有はアイテム生成を使い、新たなアイテムを産み出していった。

敵を撹乱させるための氷属性の飛礫アイテム。

トラップ解除用の魔弾アイテム。

『氷の結晶』と複数のアイテムを用いて、次々とアイテムを作成していく。

その様子を眺めていた花音が、興味津々な様子で尋ねた。


「その、氷属性の飛礫アイテム。罠発動の確認をしたり、『レギオン』と『カーラ』の人達を牽制することに使えないかな?」

「恐らく、使えるだろうな」

「わーい! すごい連携攻撃が出来そうだよ!」


曖昧に言葉を並べる奏良をよそに、花音はぱあっと顔を輝かせる。


「街道の戦闘は、向こうが有利な状況にあるな」

「なら、敵を引き付ける役と、トラップを仕掛けたり、解除する役にそれぞれ分担した方がいいよな」

「そうだな」

「そうだね」


徹と勇太の言い分に、望とリノアは少し逡巡してから応える。

信也率いる『レギオン』と『カーラ』のギルドメンバー達が待ち構えている街道攻略戦は難航する気配を見せていた。


「どうやって対処したらいいんだ」

「どうやって対処したらいいの」


望とリノアが思い悩んでいると、腕を組んだ有はとんでもないことを口にした。


「よし、ならば、俺は敵を引き付ける囮役をやるぞ!」

「お兄ちゃん、私も囮役するー!」

「囮役って……、有は『アイテム生成』のスキルが使えるからトラップを仕掛ける役回りじゃないのか……!?」

「囮役って……、有は『アイテム生成』のスキルが使えるからトラップを仕掛ける役回りじゃないの……!?」


有と花音の突拍子のない作戦を聞いて、望とリノアは呆気に取られてしまう。

その指摘に、プラネットは水を得た魚のように前に出て提唱した。


「有様。敵を引き付ける役は、私達にお任せ下さい。敵を惹き付ける囮という大役、私達が務めてみせます」

「……うむ、仕方ない。プラネットよ、頼む」

「はい」


プラネットの決意に満ちた真剣な眼差しを見て、有は折れた。


「ここまでは、予定どおりだ。
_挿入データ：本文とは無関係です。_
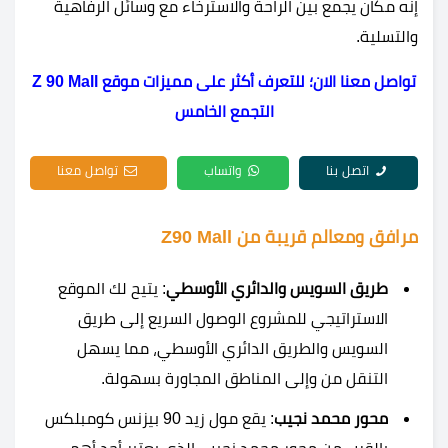
إنه مكان يجمع بين الراحة والاسترخاء مع وسائل الرفاهية
والتسلية.
تواصل معنا الان؛ للتعرف أكثر على مميزات موقع Z 90 Mall
التجمع الخامس
اتصل بنا
واتساب
تواصل معنا
مرافق ومعالم قريبة من Z90 Mall
طريق السويس والدائري الأوسطي
: يتيح لك الموقع
الاستراتيجي للمشروع الوصول السريع إلى طريق
السويس والطريق الدائري الأوسطي، مما يسهل
التنقل من وإلى المناطق المجاورة بسهولة.
محور محمد نجيب
: يقع مول زيد 90 بيزنس كومبلكس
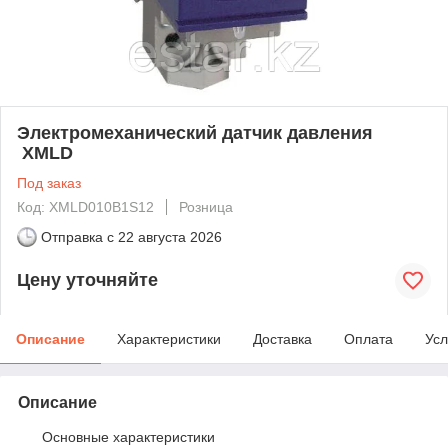
Электромеханический датчик давления
XMLD
Под заказ
Код: XMLD010B1S12
Розница
Отправка с
22 августа 2026
Цену уточняйте
Описание
Характеристики
Доставка
Оплата
Усл
Описание
Основные характеристики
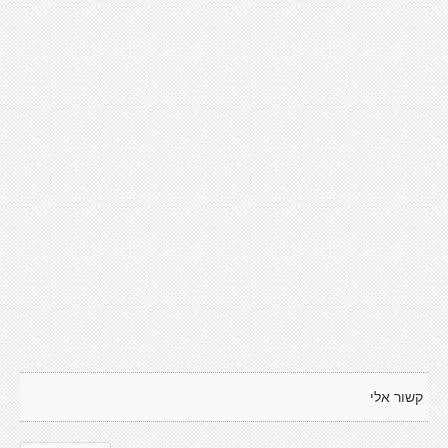
קשור אלי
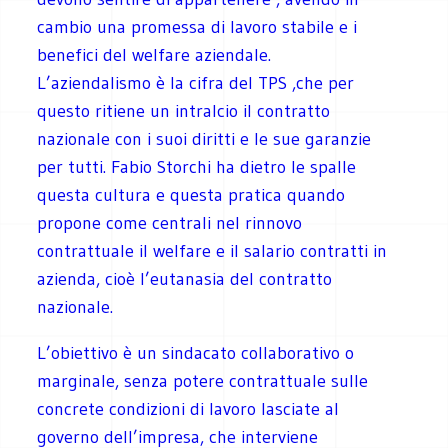
cambio una promessa di lavoro stabile e i
benefici del welfare aziendale.
L’aziendalismo è la cifra del TPS ,che per
questo ritiene un intralcio il contratto
nazionale con i suoi diritti e le sue garanzie
per tutti. Fabio Storchi ha dietro le spalle
questa cultura e questa pratica quando
propone come centrali nel rinnovo
contrattuale il welfare e il salario contratti in
azienda, cioè l’eutanasia del contratto
nazionale.
L’obiettivo è un sindacato collaborativo o
marginale, senza potere contrattuale sulle
concrete condizioni di lavoro lasciate al
governo dell’impresa, che interviene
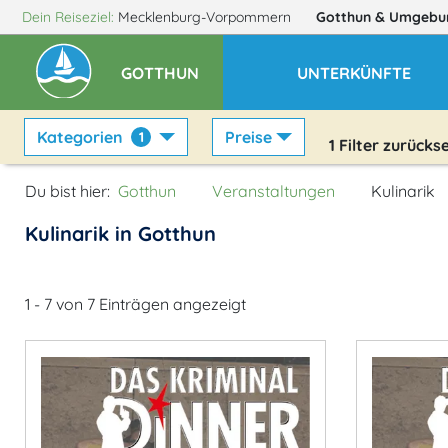
Dein Reiseziel:
Mecklenburg-Vorpommern
Gotthun
& Umgebu
GOTTHUN
UNTERKÜNFTE
Kategorien
Preise
1
1
Filter zurücks
Du bist hier:
Gotthun
Veranstaltungen
Kulinarik
Kulinarik in Gotthun
1 - 7 von 7 Einträgen angezeigt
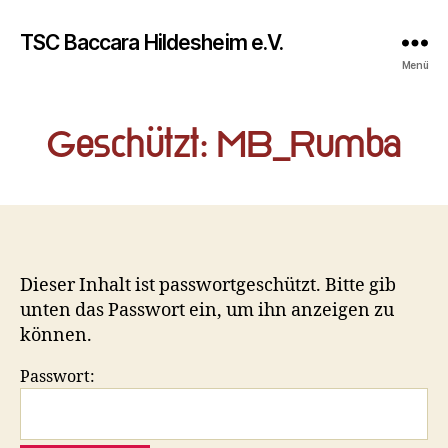
TSC Baccara Hildesheim e.V.
Menü
Geschützt: MB_Rumba
Dieser Inhalt ist passwortgeschützt. Bitte gib
unten das Passwort ein, um ihn anzeigen zu
können.
Passwort:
このまま、紘の指示どおりに動くしかないな」

「徹様、電磁波の発信源の特定、お任せ下さい」


徹の方針に、プラネットは誇らしげに恭しく頭を下げる。

プラネットは感覚を研ぎ澄まし、『レギオン』と『カーラ』による電磁波の妨害がないかを探っていた。
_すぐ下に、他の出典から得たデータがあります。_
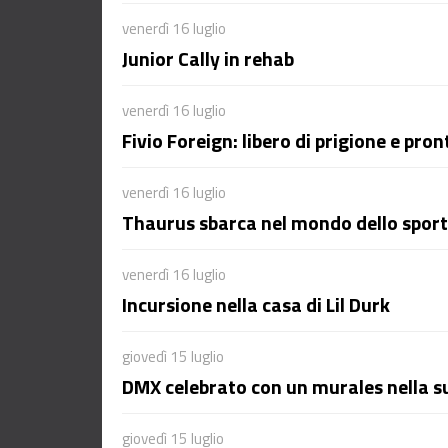
venerdì 16 luglio
Junior Cally in rehab
venerdì 16 luglio
Fivio Foreign: libero di prigione e pr
venerdì 16 luglio
Thaurus sbarca nel mondo dello sport
venerdì 16 luglio
Incursione nella casa di Lil Durk
giovedì 15 luglio
DMX celebrato con un murales nella su
giovedì 15 luglio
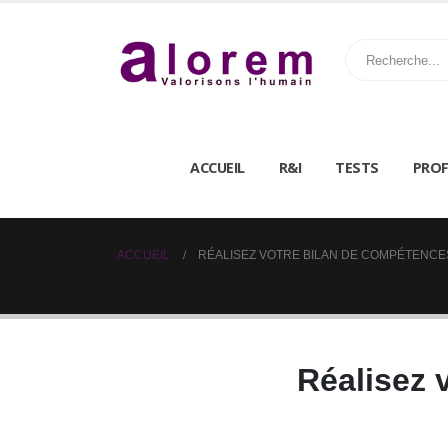
ACCUEIL
R&I
TESTS
PROF
ACCUEIL
RÉALISEZ VOTRE BILAN DE COMPÉTENCE
Réalisez 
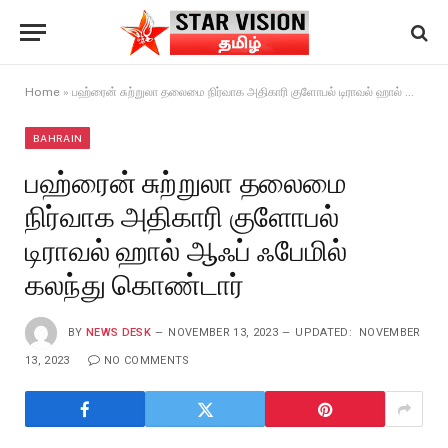
Home
»
பஹ்ரைன் சுற்றுலா தலைமை நிர்வாக அதிகாரி குளோபல் டிராவல் ஹால் ஆஃப் ஃபேமில் கலந்து கொண்டார்
BAHRAIN
பஹ்ரைன் சுற்றுலா தலைமை
நிர்வாக அதிகாரி குளோபல்
டிராவல் ஹால் ஆஃப் ஃபேமில்
கலந்து கொண்டார்
BY
NEWS DESK
NOVEMBER 13, 2023
UPDATED:
NOVEMBER
13, 2023
NO COMMENTS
電磁波の発信源を特定することで、信也達以外ーーニコット達による妨害がないのか、探ろうと考えたのだ。


「だけど、どうやって、敵を引き付けたらいいんだろうな?」

「だけど、どうやって、敵を引き付けたらいいのかな?」

「氷属性の飛礫アイテム以外にも使える撹乱方法がある」


望とリノアの疑問を受けて、徹は花音と勇太に目配せした。

勇太は即座にインターフェースを使い、自身のスキル技を確認する。


「妹よ、どういうことだ?」

「あのね、お兄ちゃん。『クロス・バースト』を使えば、封印の効果で特性そのものを使えなくなるんだよ!」


有の発言に、花音は両手を広げて歓喜の声を上げた。


「花音の天賦のスキル『クロス・バースト』を使えば、『カーラ』が呼び出したモンスター達は封印の効果で、特性そのものを使えなくなる」

「鞭の天賦のスキルは、ステータス異常を発生させる技が多いよな」


奏良が事実を如実に語ると、勇太は納得したように首肯する。


「そういう君も、敵を一網打尽にできる技があるんじゃないのか?」

「ああ。突破口を開くきっかけになるのかは分からないけどな」


奏良の指摘に、勇太は切り替えるように表情を引き締めた。


『フェイタル・トリニティ』。

それは勇太の切り札ともいえる大技だった。